Winslow Dumaine posted the photo — which shows an imprint in the ground shaped like a rodent — on X on January 7. The silhouette of the rodent was missing a limb and was filled with water.
“Had to make a.pilgrimage to the Chicago Rat Hole,” Dumaine wrote in the post, which has since garnered 5 million views and over 136,000 likes.
According to his website, Dumaine is an artist, writer, and comedian whose work focuses on “pain, grief, trauma, and recovery.” On the website, he sells tarot card decks and prints with his original illustrations.
The 32-year-old told Business Insider in an email that a friend had told him to “keep an eye out for the rat hole” while walking together in Roscoe Village. The quaint neighborhood is about 7 miles northwest of Downtown Chicago.
“When I saw the rat hole on the ground, it hit me like a body blow — I immediately laughed very hard,” Dumaine said.
“You could show this to someone in China, France, or 1000 AD Rome, and they’d all know what happened. It was a piece of the universal thread that binds us all — animals, misfortune, and evidence,” he added.
The hole can be found near 1918 W Roscoe Street 4047, according to the local outlet Block Club Chicago.

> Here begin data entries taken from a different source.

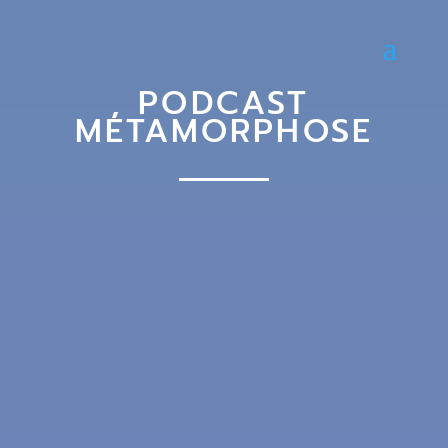
PODCAST
MÉTAMORPHOSE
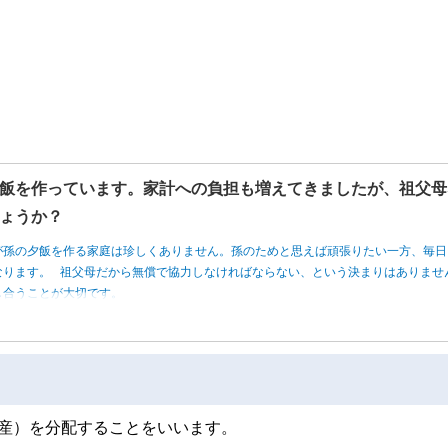
。
飯を作っています。家計への負担も増えてきましたが、祖父母
ょうか？
が孫の夕飯を作る家庭は珍しくありません。孫のためと思えば頑張りたい一方、毎日
なります。 祖父母だから無償で協力しなければならない、という決まりはありませ
し合うことが大切です。
産）を分配することをいいます。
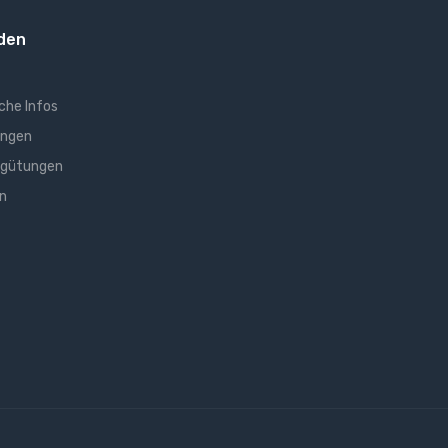
den
che Infos
ungen
rgütungen
n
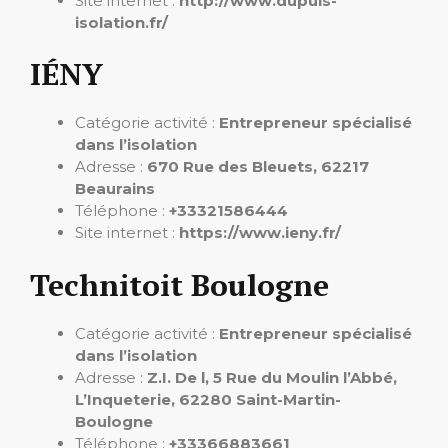
Site internet :
http://www.dupuis-
isolation.fr/
IÉNY
Catégorie activité :
Entrepreneur spécialisé
dans l’isolation
Adresse :
670 Rue des Bleuets, 62217
Beaurains
Téléphone :
+33321586444
Site internet :
https://www.ieny.fr/
Technitoit Boulogne
Catégorie activité :
Entrepreneur spécialisé
dans l’isolation
Adresse :
Z.I. De l, 5 Rue du Moulin l’Abbé,
L’Inqueterie, 62280 Saint-Martin-
Boulogne
Téléphone :
+33366883661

Product sales paid his rent thrice over
Dumaine said he posted a reply just a minute after he uploaded the photo of the rat hole, and showcased a few products on his website.

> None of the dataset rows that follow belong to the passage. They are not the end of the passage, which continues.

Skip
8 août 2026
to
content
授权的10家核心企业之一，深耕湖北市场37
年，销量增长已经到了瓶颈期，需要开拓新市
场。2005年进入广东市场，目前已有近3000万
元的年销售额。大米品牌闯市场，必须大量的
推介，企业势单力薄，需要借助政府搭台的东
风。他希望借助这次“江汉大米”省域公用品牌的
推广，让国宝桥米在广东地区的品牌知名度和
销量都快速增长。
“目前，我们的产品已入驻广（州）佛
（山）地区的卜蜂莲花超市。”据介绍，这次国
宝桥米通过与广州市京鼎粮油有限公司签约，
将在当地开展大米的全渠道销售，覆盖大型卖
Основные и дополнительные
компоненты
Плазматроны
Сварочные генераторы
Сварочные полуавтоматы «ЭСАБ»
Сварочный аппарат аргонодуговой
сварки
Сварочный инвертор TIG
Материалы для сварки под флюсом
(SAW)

“I’m also an artist and I sell lots of weird stuff on my website, please check it out,” Dumaine wrote in the post, which also featured photos of the stickers, tarot cards, and a pouch he sells. It ended up getting some 90,000 views, Dumaine said, which translated into sales as dozens of people followed through to his website to buy his products.
Some of the items on Dumaine’s online shop include a tarot card deck featuring his original designs for $60, a woven blanket with a photo he took of four skulls at the Sedlec Ossuary, a Catholic church and cemetery in the Czech Republic, for $75, and a pink water bottle with the word “Cum!” printed on it for $20.

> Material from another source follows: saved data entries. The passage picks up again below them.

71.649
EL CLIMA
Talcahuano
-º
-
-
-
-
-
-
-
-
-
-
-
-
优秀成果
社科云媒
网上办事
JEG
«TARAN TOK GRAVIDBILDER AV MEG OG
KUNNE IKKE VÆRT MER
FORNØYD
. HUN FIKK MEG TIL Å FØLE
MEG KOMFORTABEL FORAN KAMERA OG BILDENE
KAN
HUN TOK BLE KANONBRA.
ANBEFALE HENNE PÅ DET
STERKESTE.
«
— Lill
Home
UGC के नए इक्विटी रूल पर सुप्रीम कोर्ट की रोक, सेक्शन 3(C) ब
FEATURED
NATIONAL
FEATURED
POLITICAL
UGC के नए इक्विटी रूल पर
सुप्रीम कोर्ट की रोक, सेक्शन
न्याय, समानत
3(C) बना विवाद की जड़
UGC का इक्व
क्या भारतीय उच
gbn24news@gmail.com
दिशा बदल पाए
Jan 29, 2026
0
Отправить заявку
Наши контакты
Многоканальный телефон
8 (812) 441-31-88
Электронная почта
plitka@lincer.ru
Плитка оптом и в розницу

Since posting the photo last week, Dumaine told BI he has sold $3,000 worth of products on his website — more than three times his monthly rent of $1,000. On average, Dumaine makes around $5,000 a month, he said — but that also includes earnings from freelancing and wholesaling his products to 12 shops in the US and two in Vietnam. BI could not independently verify Dumaine’s sales or monthly earnings.
Dumaine said that it was the genuineness of his post that helped garner so much attention, adding that he enjoyed seeing people “laugh at a very simple thing.”
“Since this was on a fun and real post, and because my post wasn’t some scam bot selling drop ship garbage from Temu, people actually engaged with it,” he said.